■ **Stored data**
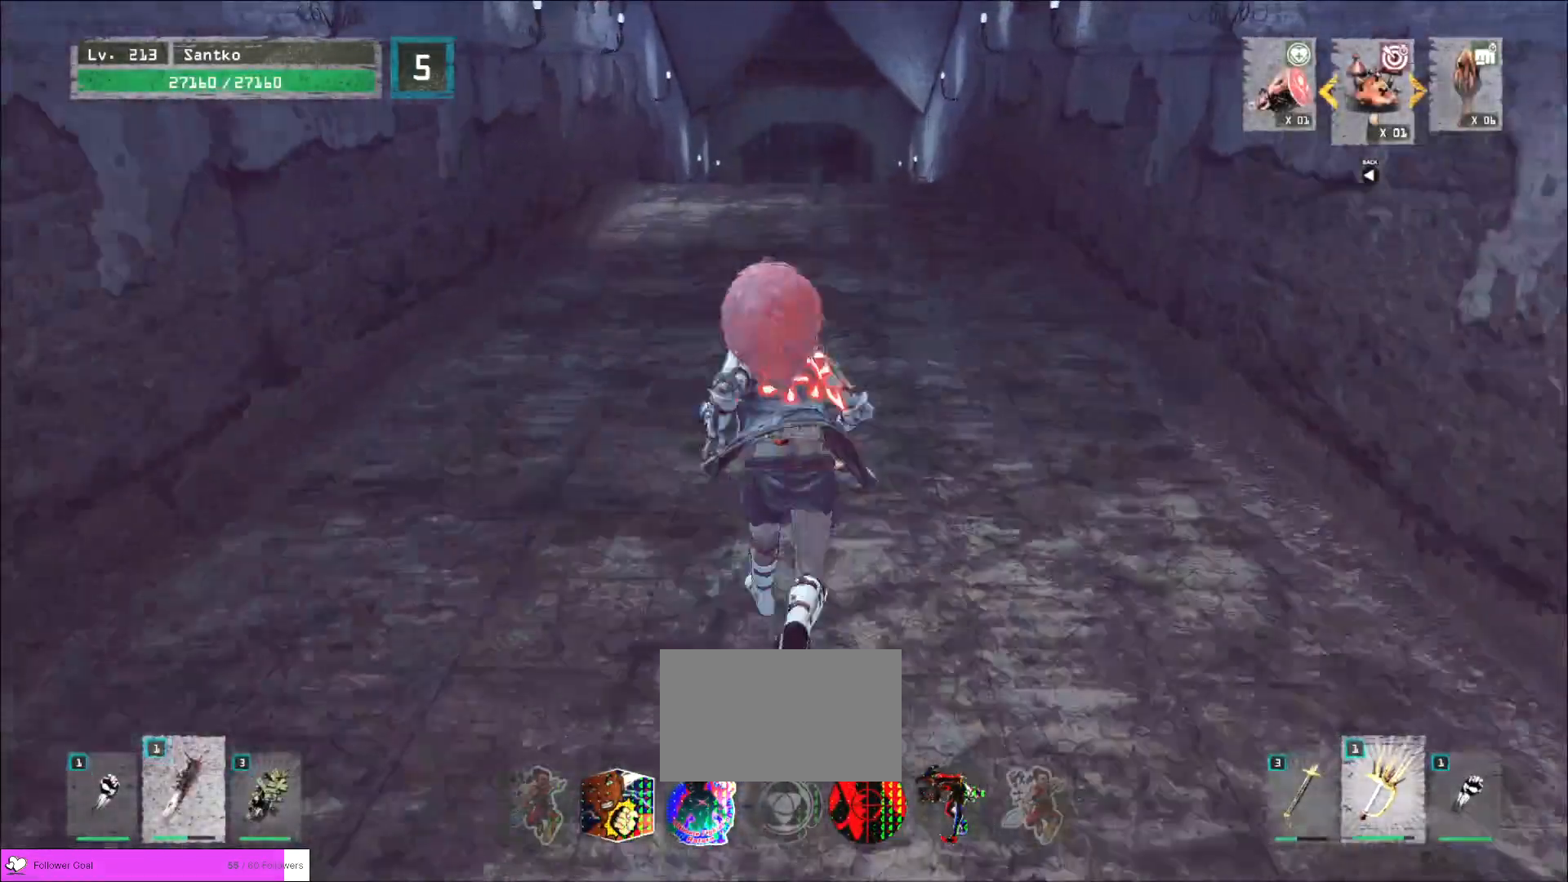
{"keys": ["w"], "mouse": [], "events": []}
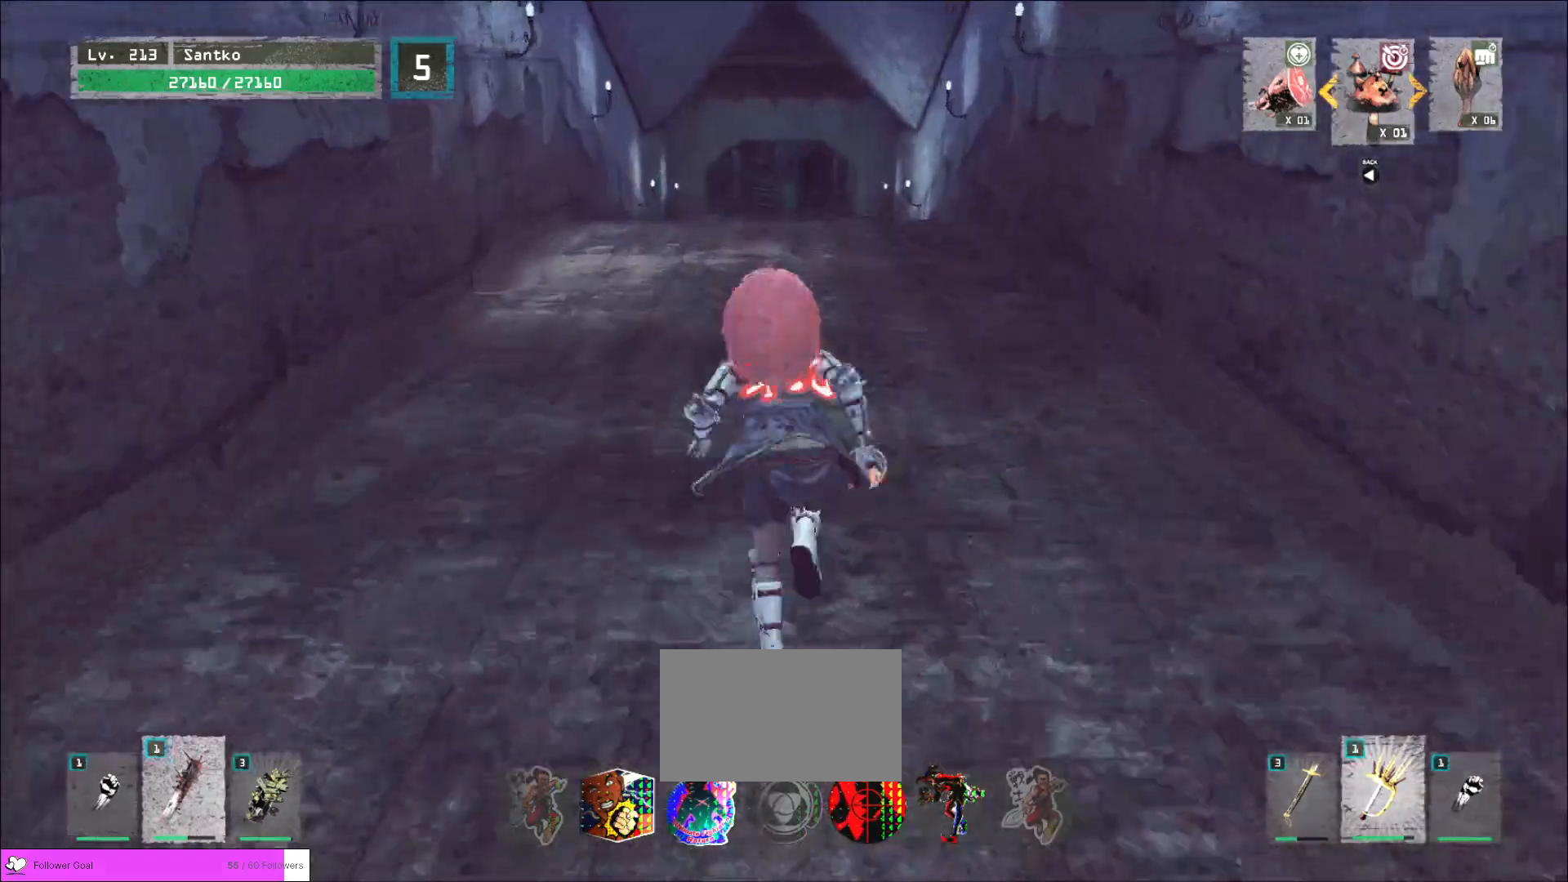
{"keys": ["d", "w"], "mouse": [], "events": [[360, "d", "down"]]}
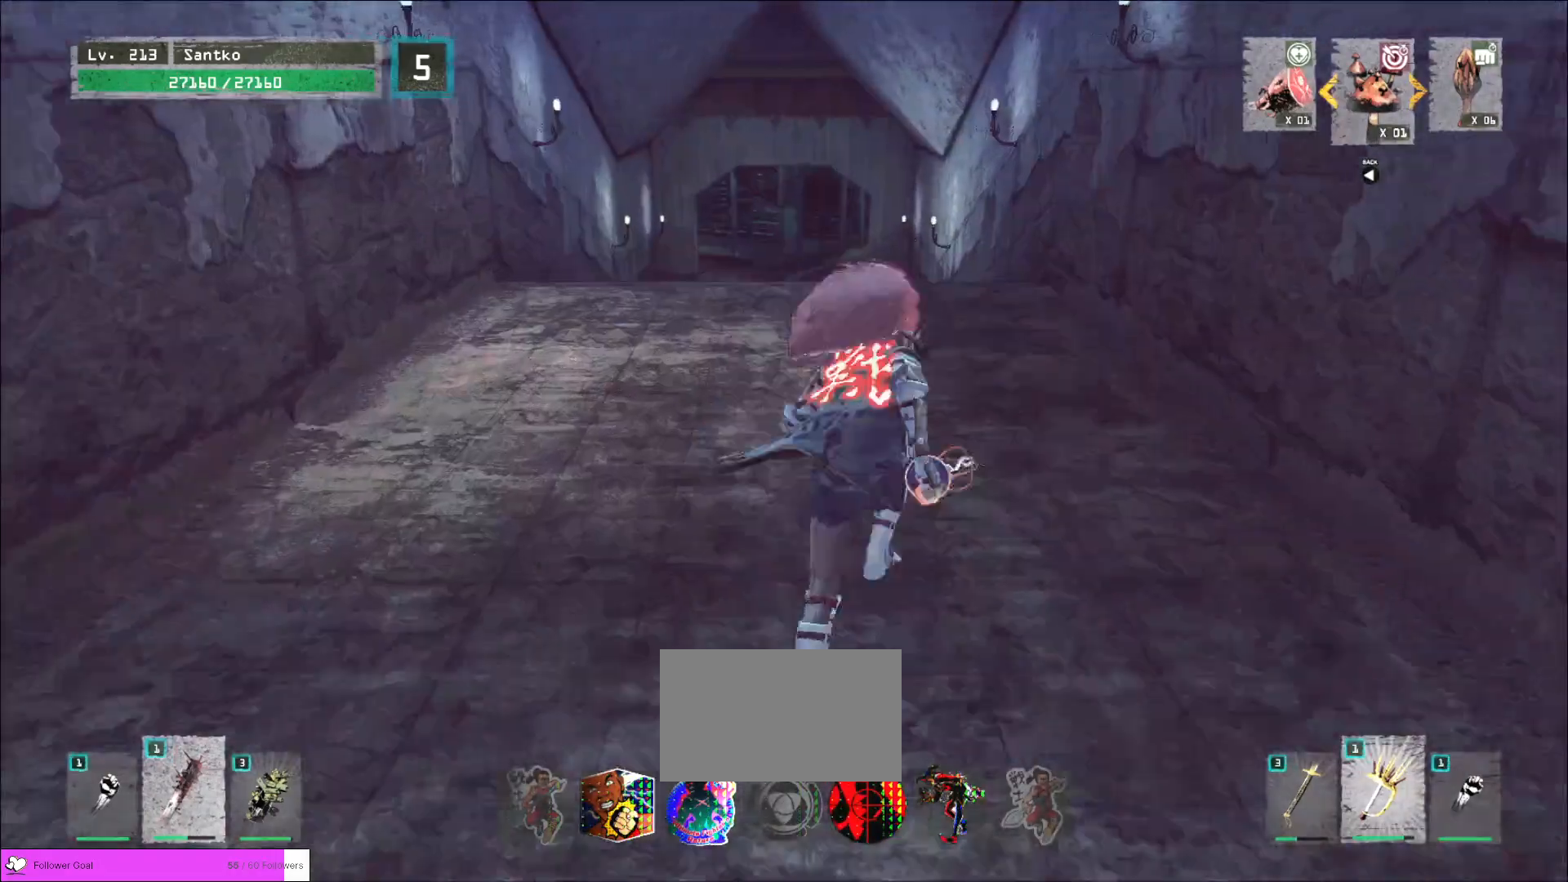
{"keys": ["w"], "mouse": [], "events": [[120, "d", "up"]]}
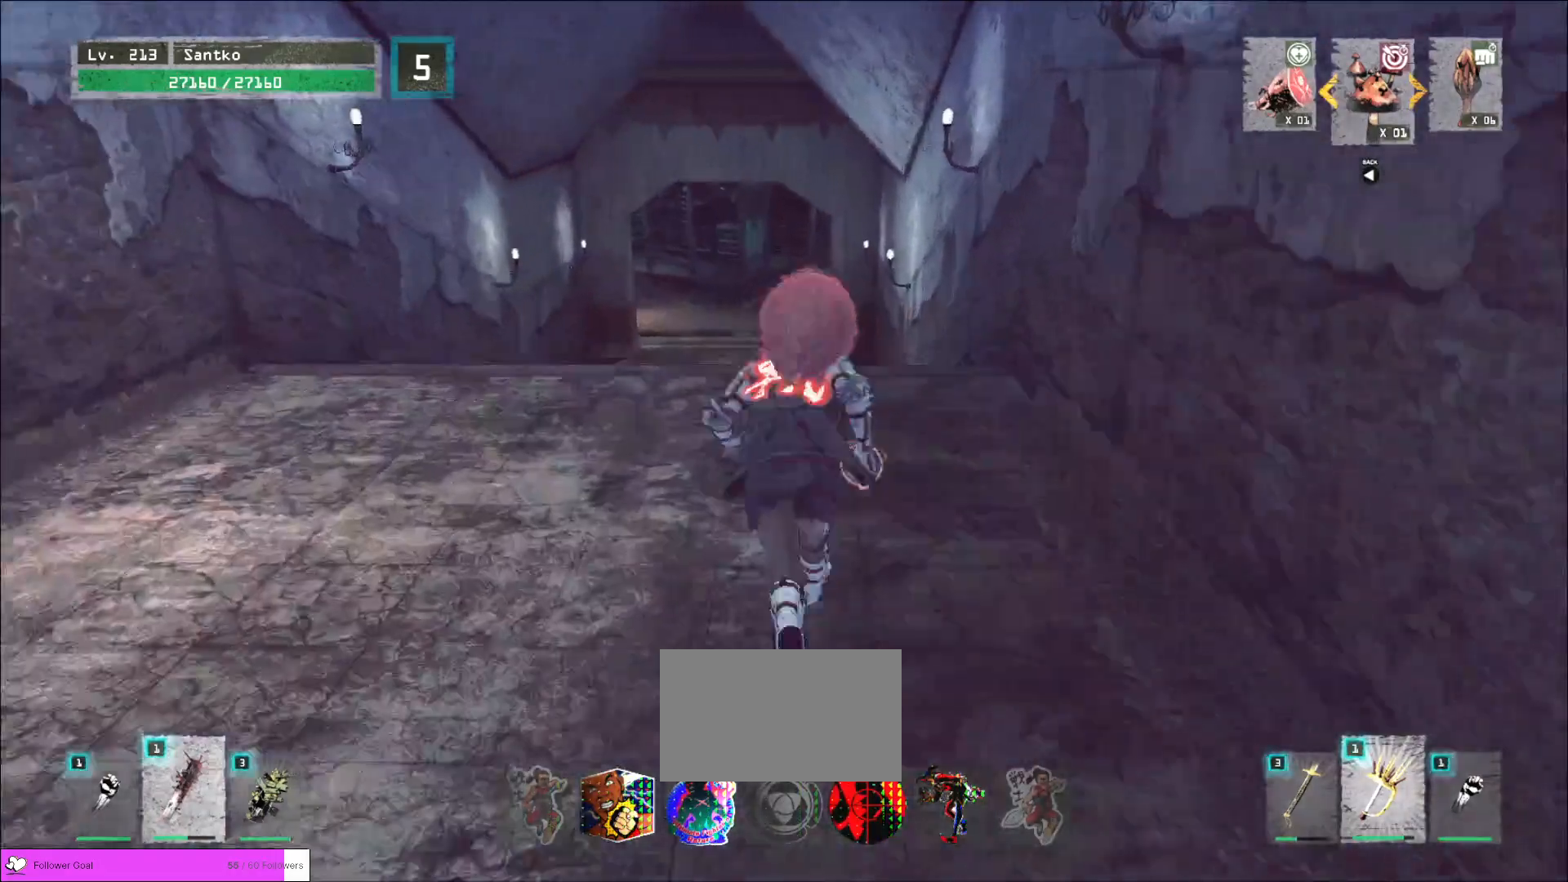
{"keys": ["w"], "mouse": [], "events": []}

■ **Exercise requirements**
The listing is to be reproduced in full and exactly, except that its pictures are to be dropped.

■ **Exercise solution**
{"keys": ["w"], "mouse": [], "events": []}
{"keys": ["d", "w"], "mouse": [], "events": [[360, "d", "down"]]}
{"keys": ["w"], "mouse": [], "events": [[120, "d", "up"]]}
{"keys": ["w"], "mouse": [], "events": []}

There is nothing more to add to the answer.